The masschroqML format is the format of the input file to MassChroQ. This is an XML format, whose schema can be found here. It is in this input file that the user indicates all the data to analyse, the alignments to be performed on them, the different analysis parameters, all that MassChroQ needs to know to analyse these data. In our Download page we provide different masschroqML example files, corresponding to different analysis cases. To run an analysis, the user should take one of these files, edit it and modify it in order to fit to its data. I have LC-MS/MS raw files coming from my spectrometer that I want to process with MassChroQ. How do I proceed?
The classical workflow of LC-MS/MS data processing can be resumed in the following steps:
-
Conversion of data from RAW format to mzXML or mzML file format.

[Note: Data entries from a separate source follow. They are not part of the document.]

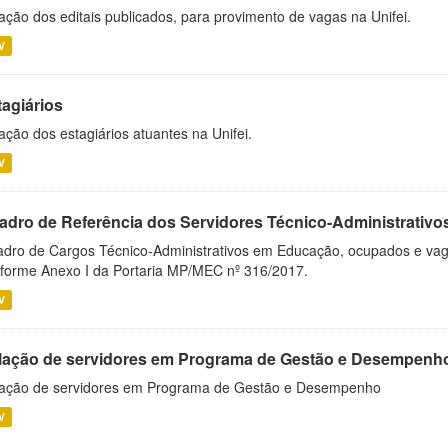
ação dos editais publicados, para provimento de vagas na Unifei.
V
tagiários
ação dos estagiários atuantes na Unifei.
V
adro de Referência dos Servidores Técnico-Administrati
dro de Cargos Técnico-Administrativos em Educação, ocupados e vagos 
forme Anexo I da Portaria MP/MEC nº 316/2017.
V
lação de servidores em Programa de Gestão e Desempenh
ação de servidores em Programa de Gestão e Desempenho
V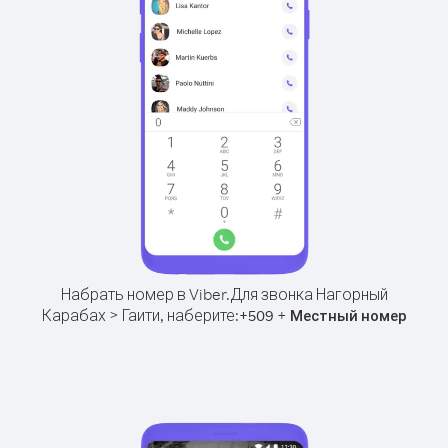
Набрать номер в Viber.
Для звонка Нагорный
Карабах > Гаити, наберите:
+
+
509
Местный номер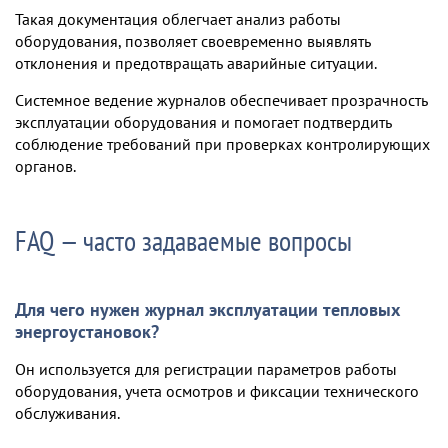
Такая документация облегчает анализ работы
оборудования, позволяет своевременно выявлять
отклонения и предотвращать аварийные ситуации.
Системное ведение журналов обеспечивает прозрачность
эксплуатации оборудования и помогает подтвердить
соблюдение требований при проверках контролирующих
органов.
FAQ — часто задаваемые вопросы
Для чего нужен журнал эксплуатации тепловых
энергоустановок?
Он используется для регистрации параметров работы
оборудования, учета осмотров и фиксации технического
обслуживания.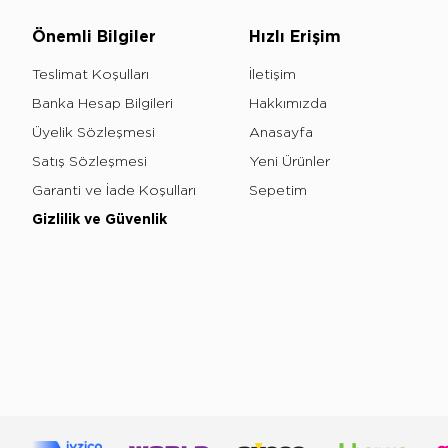
Önemli Bilgiler
Hızlı Erişim
Teslimat Koşulları
İletişim
Banka Hesap Bilgileri
Hakkımızda
Üyelik Sözleşmesi
Anasayfa
Satış Sözleşmesi
Yeni Ürünler
Garanti ve İade Koşulları
Sepetim
Gizlilik ve Güvenlik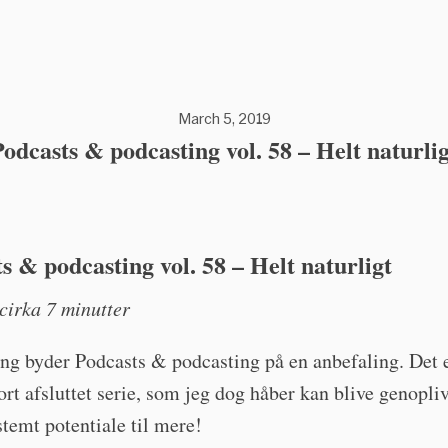
March 5, 2019
Podcasts & podcasting vol. 58 – Helt naturlig
s & podcasting vol. 58 – Helt naturligt
cirka 7 minutter
ng byder Podcasts & podcasting på en anbefaling. Det 
kort afsluttet serie, som jeg dog håber kan blive genopliv
stemt potentiale til mere!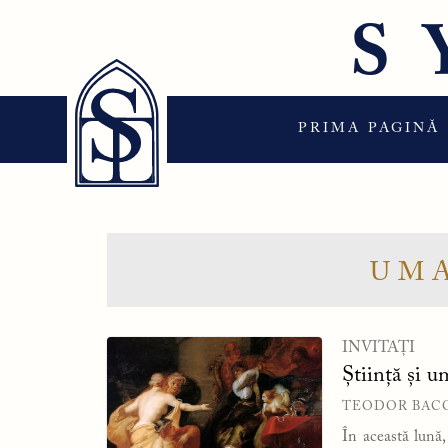
Sari
S
la
conținut
PRIMA PAGINĂ
UM
INVITAȚI
Știință și 
TEODOR BAC
În această lună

The RAW format is a proprietary closed binary format which cannot be decoded without the constructor libraries. On the contrary, mzXML and mzML formats are open standard proteomics formats, the information they contain is fully transparent. MassChroQ accepts only mzXML and mzML data formats. To convert your raw data to one of these formats, several free and open source tools exist. The Seattle Proteome Center lists all possible alternatives for specific spectrometer types on this webpage.
-
Protein identification and validation
MassChroQ does not perform protein identification and validation, but facilitates automatic export of identification data in your masschroqML input file. See the dedicated FAQ question for details.
-
Preparing the masschroqML input file to MassChroQ
If you are not using the X!Tandempipeline that exports your identification results in a ready-to-use masschroqML file, you should take one of the example masschroqML input files from our Documentation page. You should edit this file and modify the following lines:
- the data_file lines should point to your mzXML/mzML data to analyse;
- you should check and modify the groups block in order to form the groups that best fit your analysis (see dedicated question on groups);
- the peptide_files lines should point to your peptide identification result files;
- you should adapt the parameters of the alignment_method and quantification_method lines;
- check that the align lines references your groups, the desired reference sample in each group and the desired previously defined alignment_method;
- check that the quantify lines references your groups, the desired quantification mode and the desired previously defined quantification_method;
- choose the desired formats and file names for the results in the quantification_results block;
- choose the desired type of traces and output directory for the XIC traces in the quantification_traces block.
-
Launch MassChroQ, check execution and results
Launch the masschroq command on the previously edited masschroqML file. Check for execution messages on the command line. If an error occurs (“Oops, an error occurred in MassChroQ” message), most of the time it is because there is an error in the masschroqML file. The error message contains the line where the error is located, please check carefully this line and look for possible error causes (for example a reference to a bad sample or group name). Most of the time the masschroqML syntax errors are due to bad file names (not existing in the computer), bad references (to sample ou group names that do not exist), or to tag mismatches. A tag mismatch error in an xml syntax error, you have probably forgotten to close a, xml block or an attribute. In such cases you should take a deeper look at the masschroqML syntax in the examples or the masschroqML schema we provide. If no errors are encountered, when MassChroQ finishes you will find the following spreadsheet files in your system: the .time and .trace files which are produced by the alignment; the quantitative results ready for statistical analysis; the XIC traces: one trace file per XIC, containing the XIC-s before and after filtering, the detected and the matched peaks. To process these data and to check your results, you can run your own scripts or pipelines on them: these are spreadsheet files. We also provide some utility R and perl scripts that can help you with this.